Brewer was based in Singapore and designed several other buildings there. His Cathay complex included a 1,300 seat cinema, an hotel and the headquarters of the British Malaya Broadcasting Corporation. The epitome of modernity, the cinema was the first air conditioned public building in Singapore and offered arm chairs to its patrons, something out of the ordinary for 1939. The original interior included black marble pillars, green tiled floors and a gold ceiling - sadly all lost now. The Cathay was declared open by Loke Wan Tho, founder of the Cathay organization and a major mover and shaker in the film industry and the first screening was The Four Feathers starring Ralph Richardson and C. Audrey Smith.
The Second World War reached Singapore in 1942 and the Cathay was used as a Red Cross casualty station. In February of that year, 14 shells struck the cinema, killing a number of Australians who had been in the hall. When Singapore fell to the Japanese, the occupying forces used it as a broadcasting centre from which to disseminate propaganda and directives to the local populace, including occasionally displaying the severed heads of executed locals.
The Cathay also served as home to the Japanese film director Yasujiro Ozu for the last year of the war. Ozu was to go on to direct the classic Tokyo Story in 1953. During his time in Singapore he is said to have done little work and spent most of his time entertaining guests, drawing and collecting carpets. This must have been disappointing for his superiors who had sent him there to make a propaganda film with the Indian director, Chandra Bose. The building was to have another famous resident from 1945 to 1946 when Lord Louis Mountbatten stayed there in his role as Commander of the Allied Forces in the Far East. The cinema eventually re-opened in 1948 with Tunisian Victory as its first post-war screening, an allied propaganda film.
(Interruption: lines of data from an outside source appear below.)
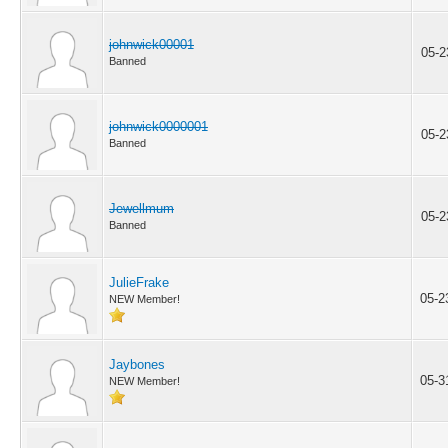
johnwick00001
05-2
Banned
johnwick0000001
05-2
Banned
Jewellmum
05-2
Banned
JulieFrake
05-2
NEW Member!
Jaybones
05-3
NEW Member!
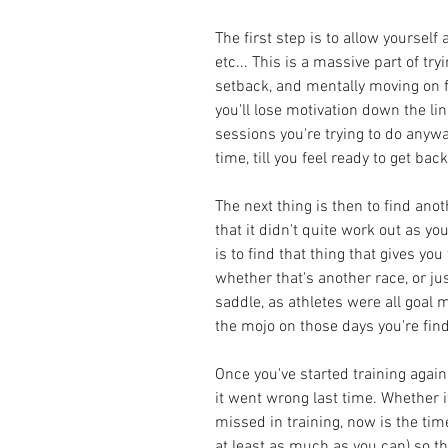
The first step is to allow yourself
etc... This is a massive part of tr
setback, and mentally moving on fro
you'll lose motivation down the line
sessions you're trying to do anyw
time, till you feel ready to get back 
The next thing is then to find ano
that it didn't quite work out as yo
is to find that thing that gives you
whether that's another race, or jus
saddle, as athletes were all goal m
the mojo on those days you're find
Once you've started training again
it went wrong last time. Whether i
missed in training, now is the tim
at least as much as you can) so th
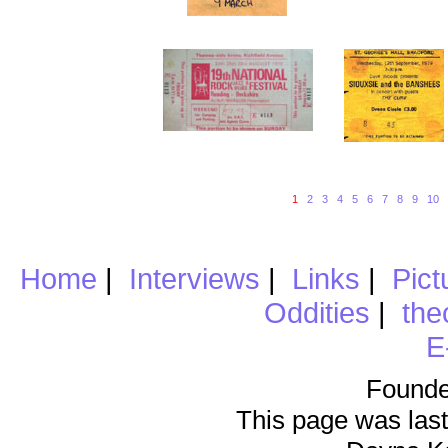
1
2
3
4
5
6
7
8
9
10
Home
|
Interviews
|
Links
|
Pict
Oddities
|
the
E
Founde
This page was last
You can see it in its entirety here on youtube if you really want to!
Since then the building has been through many changes. The hotel was converted into flats, an unsympathetic makeover took place in 1978 and in 1990 the Cathay organization announced plans to revamp the entire complex, including demolition of the original cinema. Thankfully the facade was listed as National Monument in 2003 and so this alone survives from the original building. Its striking curves and waves, its geometric centre piece and highly stylized lettering bearing the Cathay name now compete with much taller buildings to the side and the rear and interesting as those newcomers are, the Cathay facade is still the main attraction.